**ASSIGNED TASK**. Since only part of the material below is wanted, output exactly the lines from the one with "3. circuit board" up to and including the one with "Keep the list order.".

**MATERIAL FOR THIS TASK**.

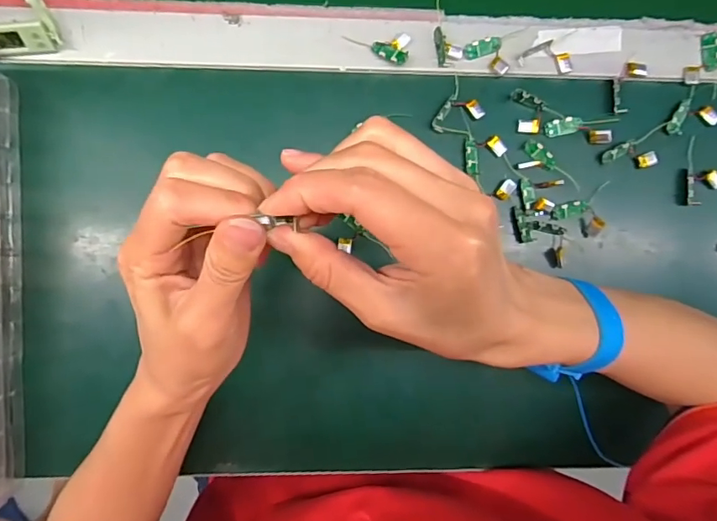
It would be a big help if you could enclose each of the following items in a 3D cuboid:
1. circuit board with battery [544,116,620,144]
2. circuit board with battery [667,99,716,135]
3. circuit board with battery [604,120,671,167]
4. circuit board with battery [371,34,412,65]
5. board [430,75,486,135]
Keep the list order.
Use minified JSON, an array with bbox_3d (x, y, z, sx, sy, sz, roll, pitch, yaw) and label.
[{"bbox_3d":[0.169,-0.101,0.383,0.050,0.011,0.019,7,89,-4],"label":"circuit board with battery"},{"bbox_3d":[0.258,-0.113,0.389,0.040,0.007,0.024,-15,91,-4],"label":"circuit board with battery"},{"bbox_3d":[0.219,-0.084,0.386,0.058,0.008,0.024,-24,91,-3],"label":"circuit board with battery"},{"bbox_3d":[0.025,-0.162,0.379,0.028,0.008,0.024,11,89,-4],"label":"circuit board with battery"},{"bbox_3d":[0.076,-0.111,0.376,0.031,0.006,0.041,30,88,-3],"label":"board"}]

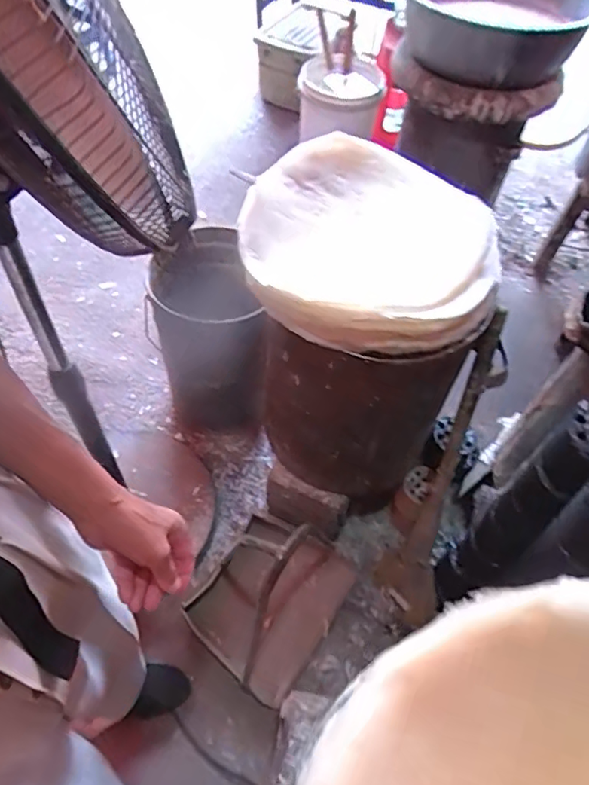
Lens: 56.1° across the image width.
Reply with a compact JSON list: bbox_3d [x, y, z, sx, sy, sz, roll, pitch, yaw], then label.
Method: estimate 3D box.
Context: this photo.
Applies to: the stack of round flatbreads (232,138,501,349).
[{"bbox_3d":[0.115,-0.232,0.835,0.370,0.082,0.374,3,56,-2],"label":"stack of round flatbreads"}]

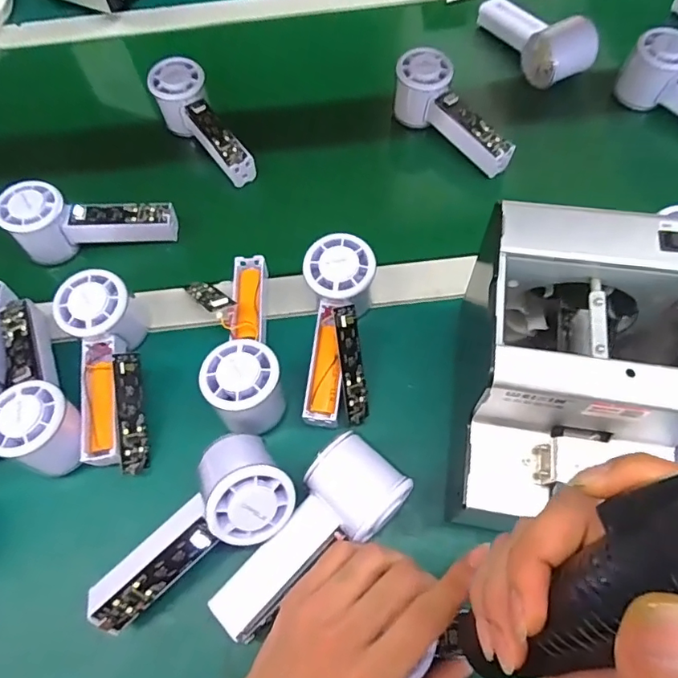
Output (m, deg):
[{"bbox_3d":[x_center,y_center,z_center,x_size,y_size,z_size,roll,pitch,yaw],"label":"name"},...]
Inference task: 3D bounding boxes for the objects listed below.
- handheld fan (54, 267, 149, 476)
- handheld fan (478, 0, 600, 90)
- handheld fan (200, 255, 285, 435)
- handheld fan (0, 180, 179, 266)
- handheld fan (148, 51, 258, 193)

**RESULT FOR THIS TASK**.
3. circuit board with battery [604,120,671,167]
4. circuit board with battery [371,34,412,65]
5. board [430,75,486,135]
Keep the list order.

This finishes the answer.